Ook de media versterken het negativisme. Journalisten ontvangen onderzoeken die (groeiende) onvrede tonen over de samenleving en de politiek met open armen als bevestiging ontvangen. Positieve onderzoeksbevindingen worden daarentegen heftig in twijfel getrokken, niet zelden met verwijzing naar de integriteit van de onderzoekers (“slager keurt zijn eigen vlees”, “linkse/rechtse propaganda”). Het zijn heus niet alleen (reageerders van) GeenStijl of Telegraaf waar we deze reacties zien, ook zogenaamde kwaliteitsbladen als de Volkskrant volgen de trend. Slecht nieuws scoort.
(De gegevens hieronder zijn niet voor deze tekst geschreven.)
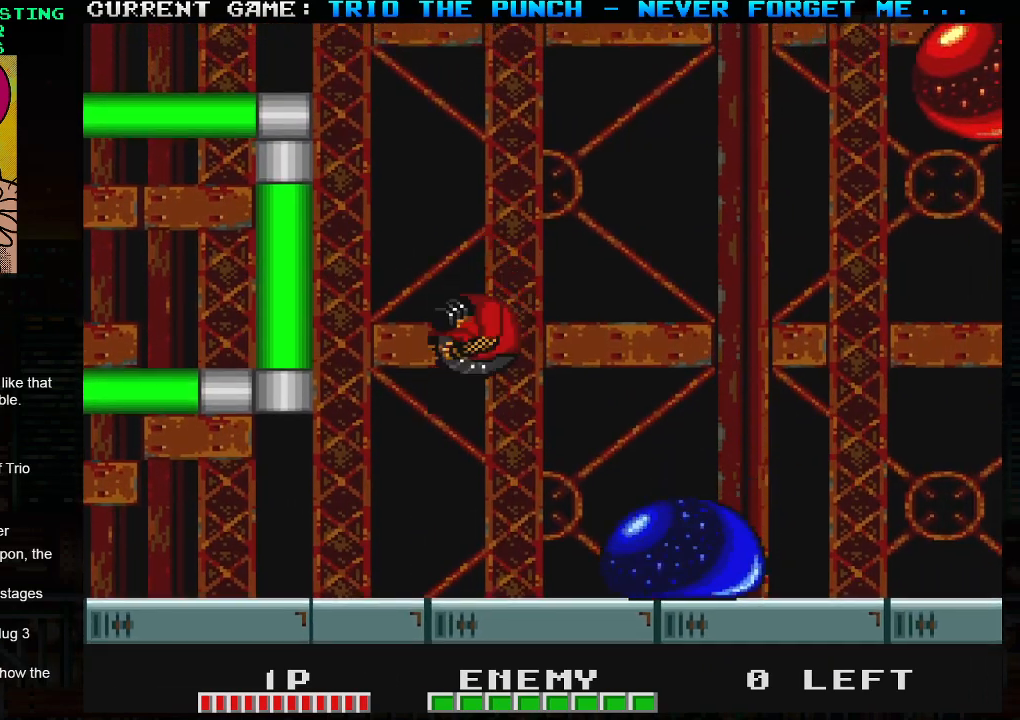
{"buttons": [], "left_stick": "left", "events": [[17, "left_stick", "left"], [83, "left_stick", "right"], [100, "SQUARE", "down"], [200, "SQUARE", "up"], [200, "left_stick", "center"], [283, "left_stick", "left"]]}
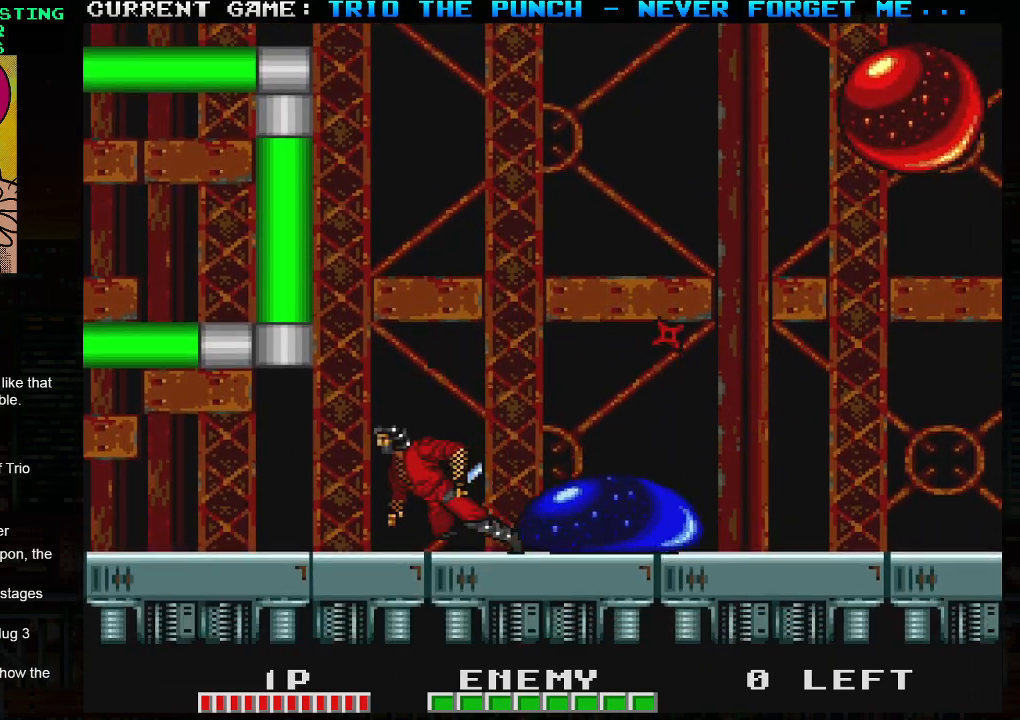
{"buttons": [], "left_stick": "center", "events": [[267, "left_stick", "center"], [367, "left_stick", "right"], [450, "left_stick", "center"]]}
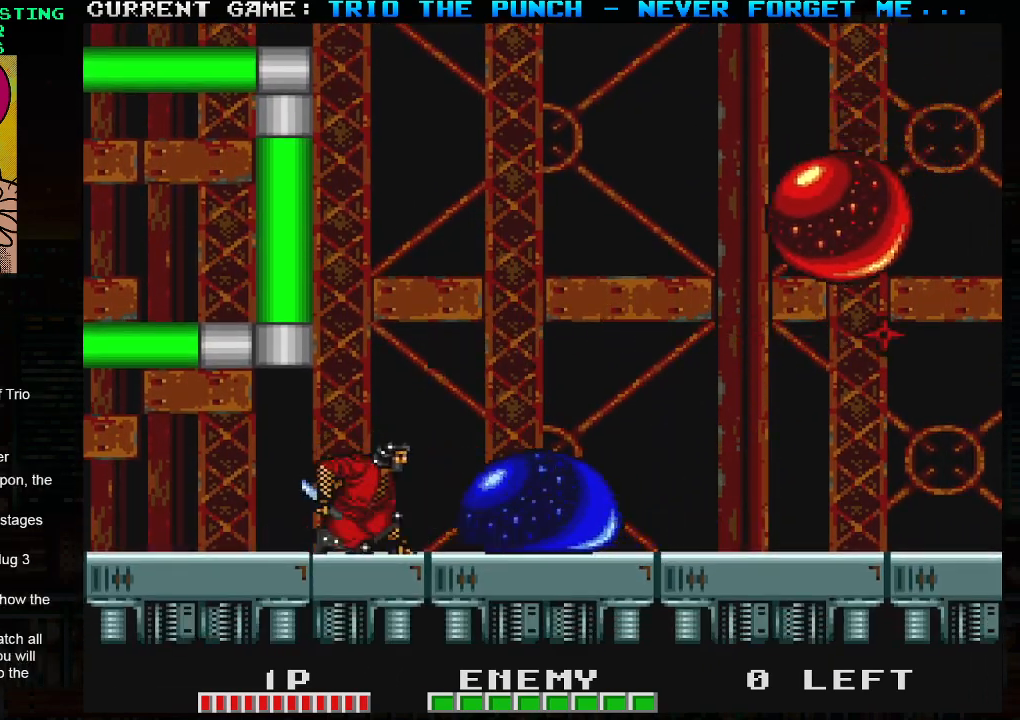
{"buttons": [], "left_stick": "center", "events": [[100, "TRIANGLE", "down"], [150, "SQUARE", "down"], [200, "TRIANGLE", "up"], [250, "SQUARE", "up"], [333, "SQUARE", "down"], [417, "SQUARE", "up"]]}
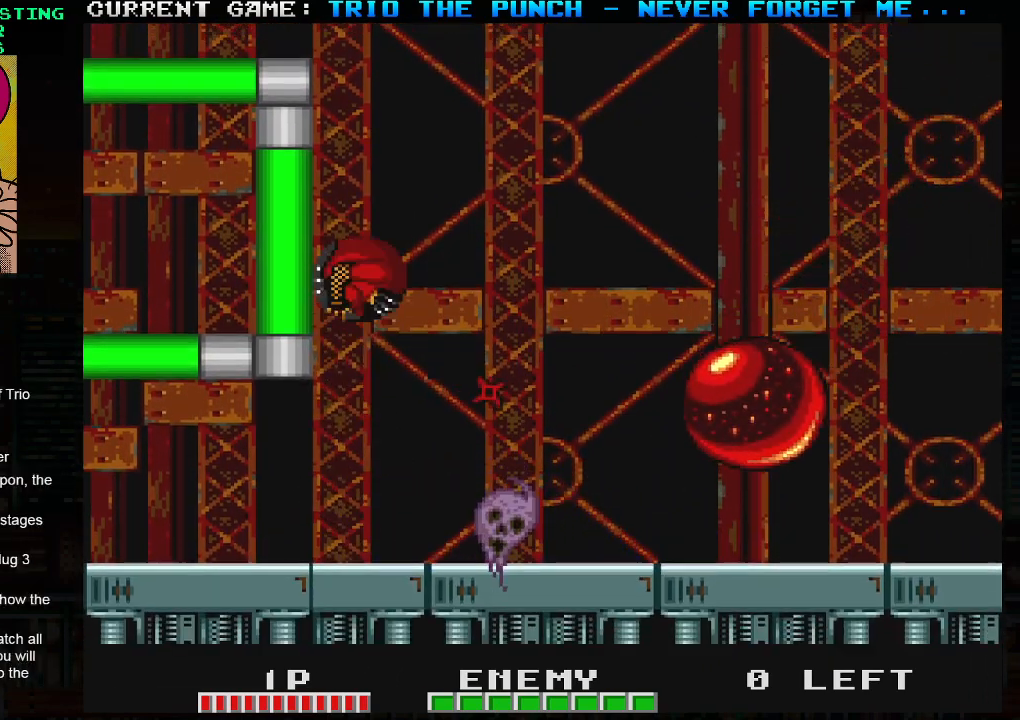
{"buttons": [], "left_stick": "center", "events": [[67, "left_stick", "right"], [167, "left_stick", "center"]]}
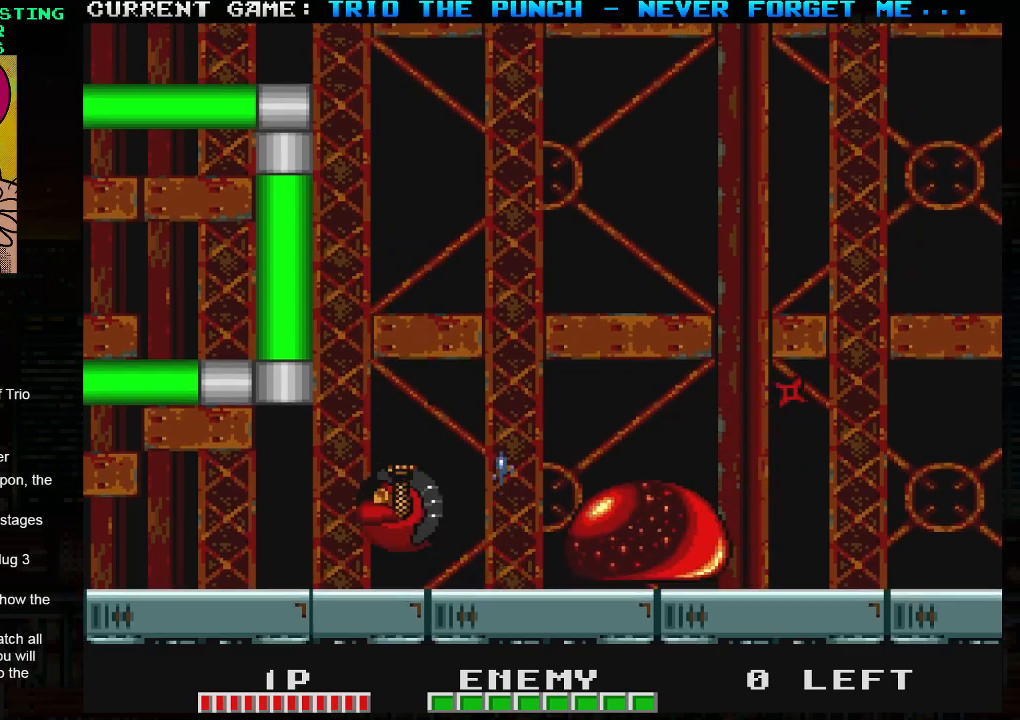
{"buttons": [], "left_stick": "center", "events": [[100, "left_stick", "right"], [183, "SQUARE", "down"], [200, "left_stick", "center"], [283, "SQUARE", "up"]]}
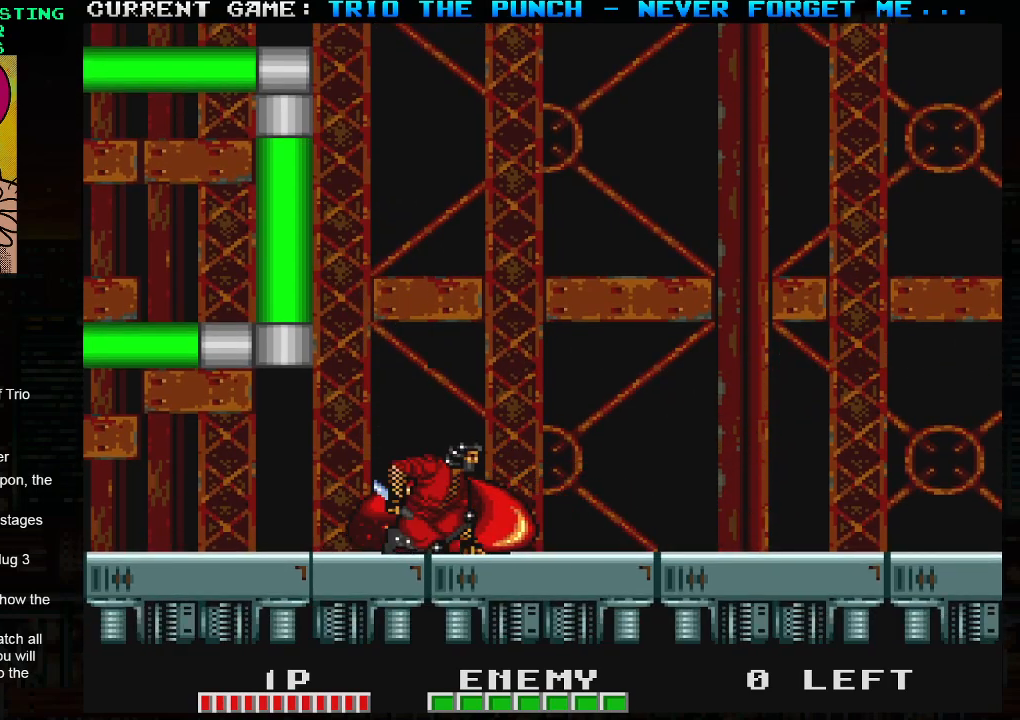
{"buttons": [], "left_stick": "right", "events": [[100, "SQUARE", "down"], [233, "SQUARE", "up"], [433, "left_stick", "right"]]}
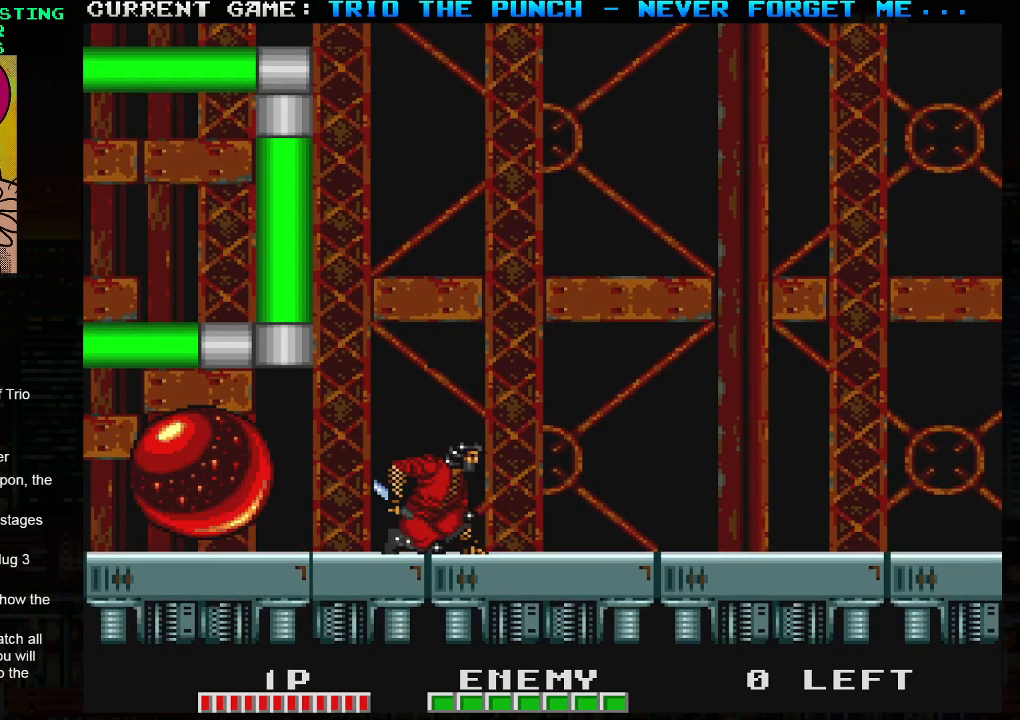
{"buttons": [], "left_stick": "left", "events": [[350, "left_stick", "center"], [467, "left_stick", "left"]]}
Kortom, u vraagt mij wat er goed gaat in Nederland? Er gaat een hoop goed. Althans, Nederlanders zijn vergeleken met andere landen, maar ook met ons eigen verleden, te bestempelen als een tevreden volk. Hoewel elke misdaad er een te veel is, wordt onze leefomgeving veiliger. Ondanks schrijnende problemen met armoede, eenzaamheid en misantropie zijn Nederlanders actieve, betrokken burgers - wat zich uit in een enorm (en groeiend) arsenaal aan vrijwilligers. We zijn veelal gelukkig, hebben veel vertrouwen in elkaar en in onze democratie.

Maar er is iets in onze inborst waardoor we dit niet willen zien. Het Thomas-theorema doemt als dreiging op: “If men define situations as real, they are real in their consequences.” We dreigen elkaar de put in te praten en ons eigen cynisme te geloven.